In such circumstances the woman, from the causes already stated, is alone, her mind agitated, her resolution weak, herself spiritless and indecisive. The labour is perhaps rapid, the child born during fainting or convulsions, and lost from want of that attention which no law enforces, and which the apprehension of disgrace prevents her calling for. A state of this kind may be ascertained by subsequent faintings, peculiar debility, a low fluttering pulse, paleness, and subsequent oedema. Should these symptoms not occur, let us not yet decide without hesitation; for other circumstances should be also considered.

The first question must be, was the life of the child so perfectly established as to be probably continued after its birth ? This is answered by its appearance, and the perfect, the complete development of its organs. It may be again asked, was it not dead before delivery ? According to Alberti, if dead previous to delivery, the limbs are flexible, the skin wrinkled or soft, the colour yellow or livid, the abdomen sunk, with"marks of commencing putrefaction, particularly about the navel, and the umbilical cord empty, yellow, livid, and apparently dissolved. The appearance of the cord is, however, equivocal; for the access of the air will, in a short time, produce the same changes. Indeed, all these appearances are the result of putrefaction, and the child may have died only a very short time previous to its birth; nor are authorities wanting to show that, while the access of the external air is prevented, putrefaction does not soon take place. (Heister, Alberti, and Hebenstreit.) The marks of apparent violence on the body are by no means decisive; but we have already, when speaking of contusions, laid down the best diagnostics on this point.

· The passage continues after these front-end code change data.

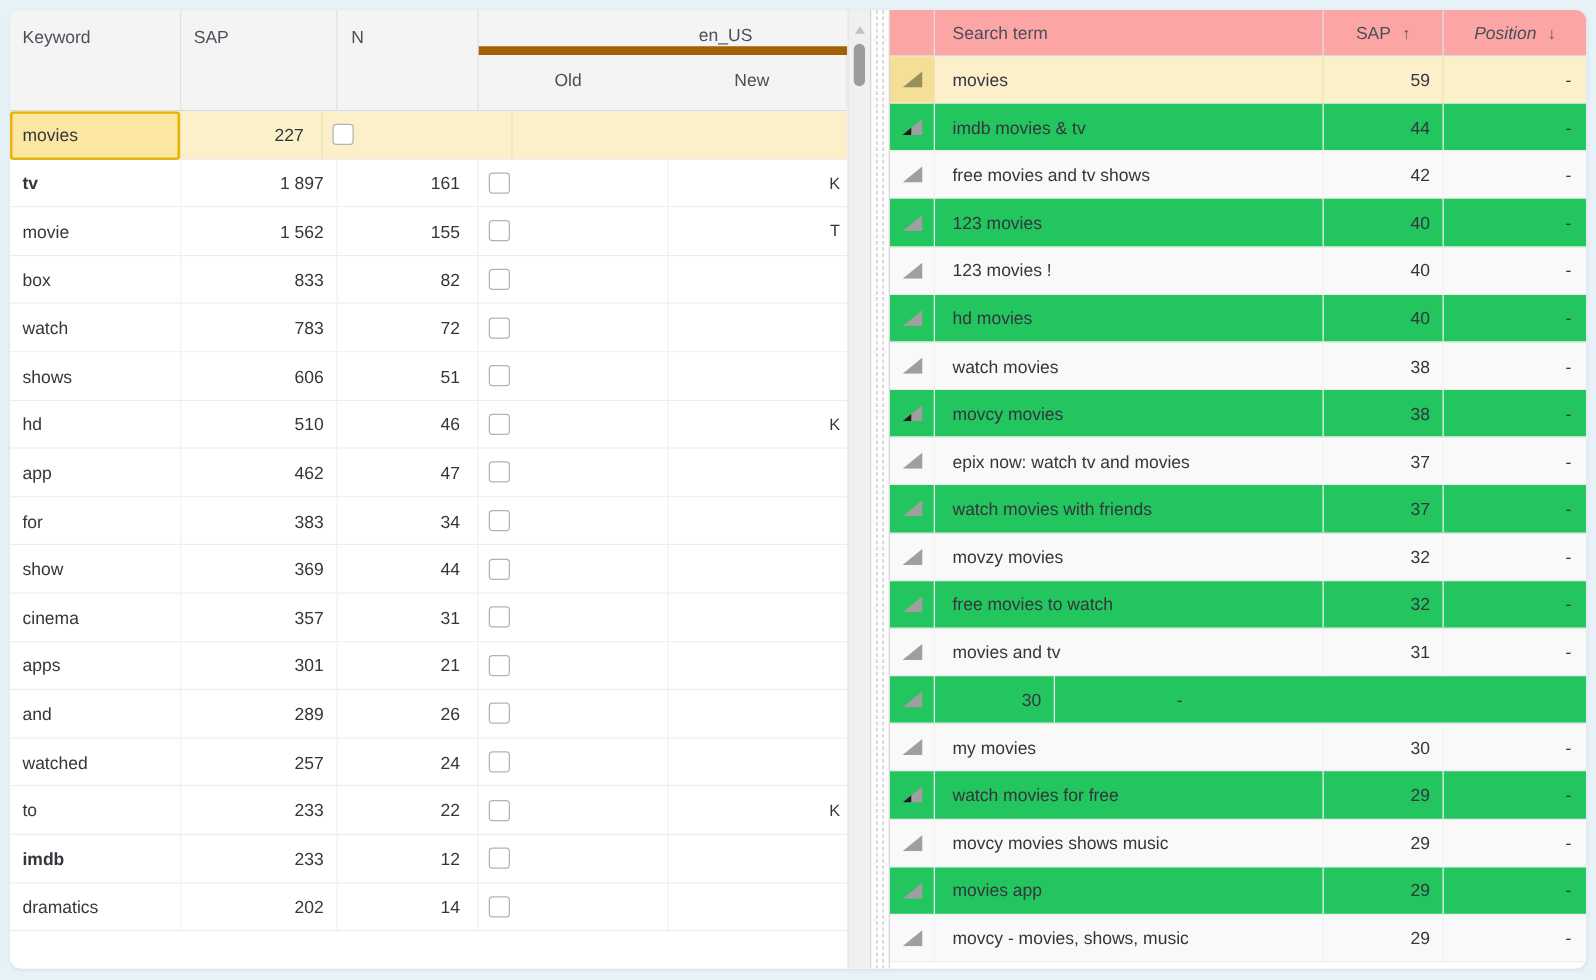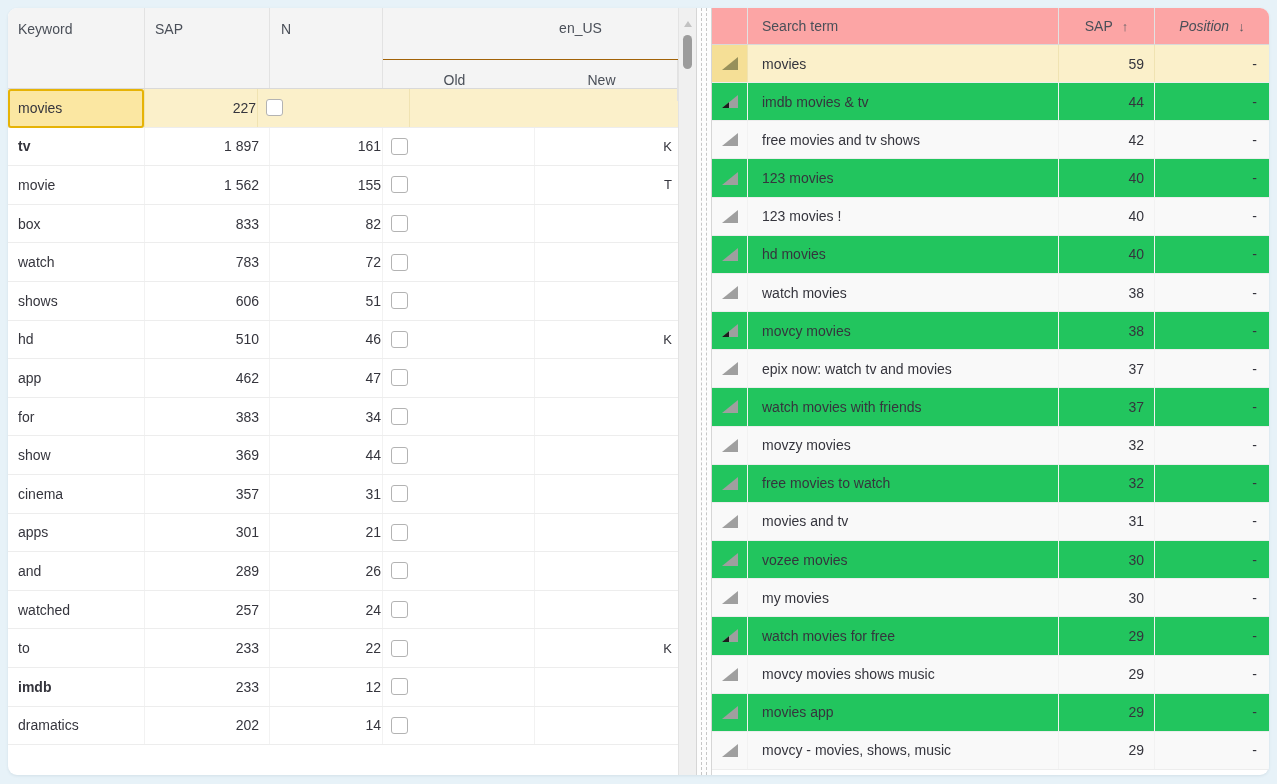"en_US" .hgroup .glabel { border-bottom: 1px solid #a16207 -> 7px solid #a16207; height: 52px -> 36px }
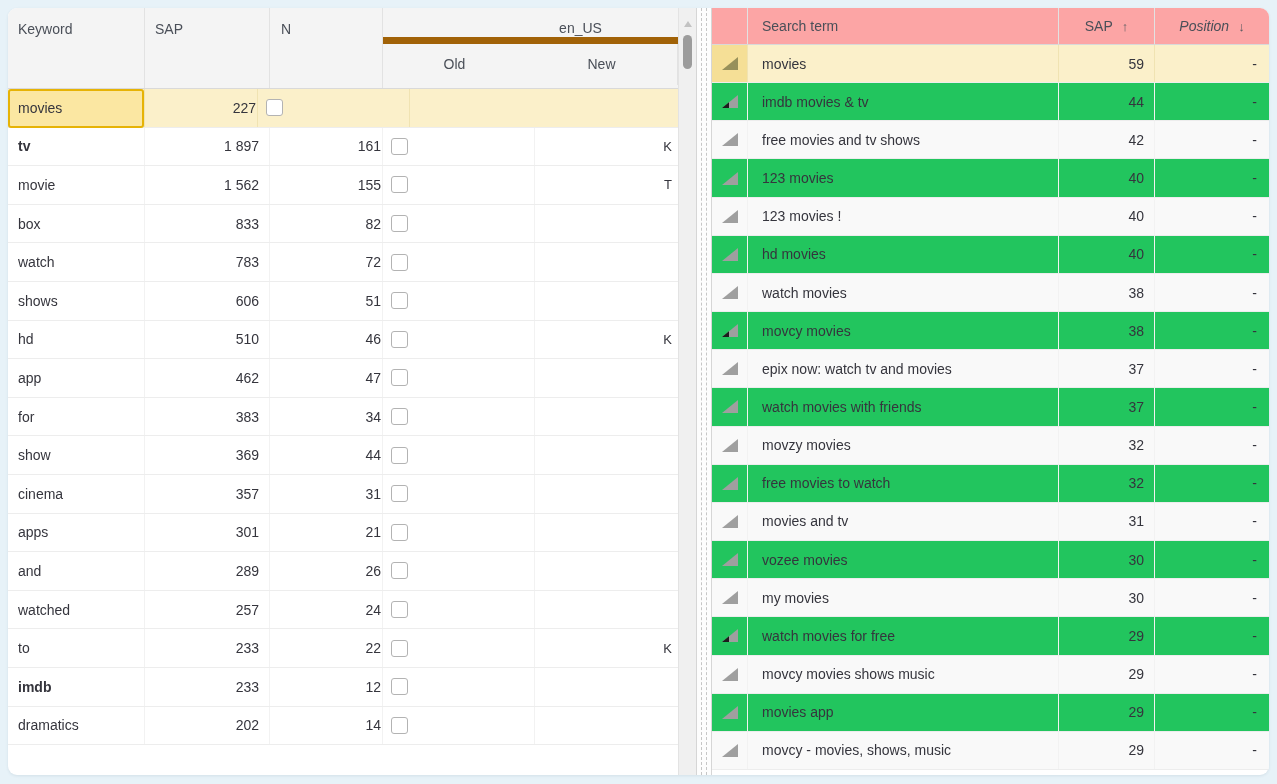"227" .lrow .c.nc { padding-right: 1px -> 14px }
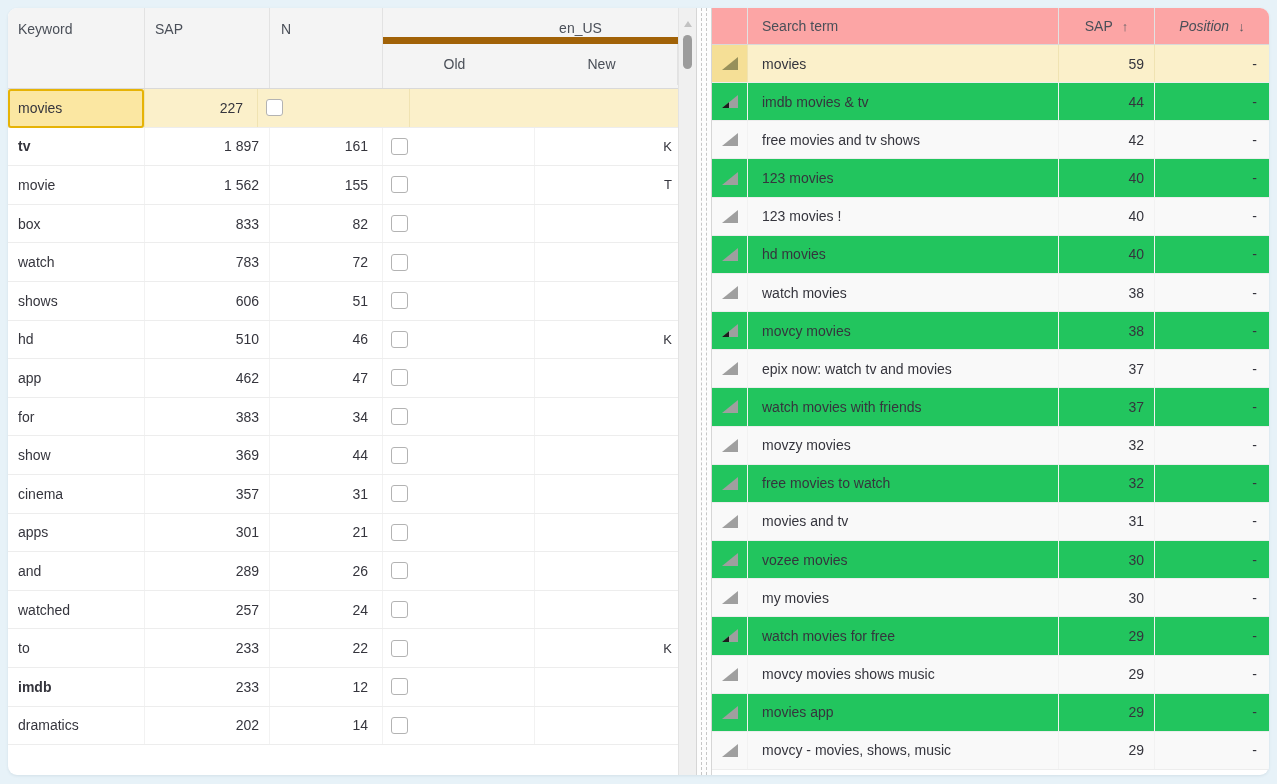"vozee movies" div.c { html: <div>vozee movies</div> -> none }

If an infant has breathed, it is supposed to have lived; but how many weakly infants are corn alive, without breathing for many minutes; and how often, on the other hand, after a hard labour, does the child breathe once or twice, and then die ? That the child may breathe before the delivery is complete, and die before it is fully born, is a fancy within the verge of possibility only, but too improbable to induce us to enlarge on it. A child, indeed, wholly perfect, may be strangled in its birth by the twisting of the umbilical cord round its neck; and it has been doubted whether, in this case, it is suffocated or dies apoplectic. It is probable that death is rather the consequence of the stoppage of the circulation through the cord itself; but this is of, little moment as the mark remains. May not this mark, however, be the effect of violence? It certainly may be-so; and the famous experiment of the lungs sinking in water is adduced to determine the doubt.

In a child that has not breathed, the lungs occupy the upper part of the chest, so as to leave the heart and pericardium exposed to view. But when the lungs are distended by respiration they fill the chest, and become specifically lighter than water. The English courts do not admit this experiment as evidence, and we arc-unwilling to disturb their decisions. We shall, therefore, add a few words on it as philosophers rather than as forensic physicians.

Heister observes, that the experiment is indecisive, because scirrhi in the lungs will make them specifically heavier than water; but who would be so weak as not to examine whether the experiment was tried on a morbid or a sound part; for the morbid lungs even of an adult will sink in water? He adds, that he has seen a child who had breathed twenty hours, whose lungs sunk in water; but he here speaks of the whole viscus, not of any particular portion, on which the experiment ought to be made. Again, it is contended that when putrefaction has taken place, the lungs of a child who has never breathed will swim. This fact is positively denied by at least equal authority; and, in reality, the lungs are scarcely susceptible of putrefaction, even when it has taken place in a considerable degree in the other parts of the body. If there were, however, any ambiguity, it may be at once removed by a slight attention. The air, separated by putrefaction, may be observed in the water passing along the divisions of the lobules, while air within them is invisible.

It is certainly possible that the mother, in attempting to revive a still born child, may endeavour to inflate the lungs by her own breath. Anatomists of eminence have differed on the possibility of success; and we own that it appears to us impracticable, since the force of the expiration must be sufficiently great to expand the thorax, and the nostrils must be at the same time closed. Humanity will, however, take this source of expanded lungs into consideration when the life of an individual is at stake.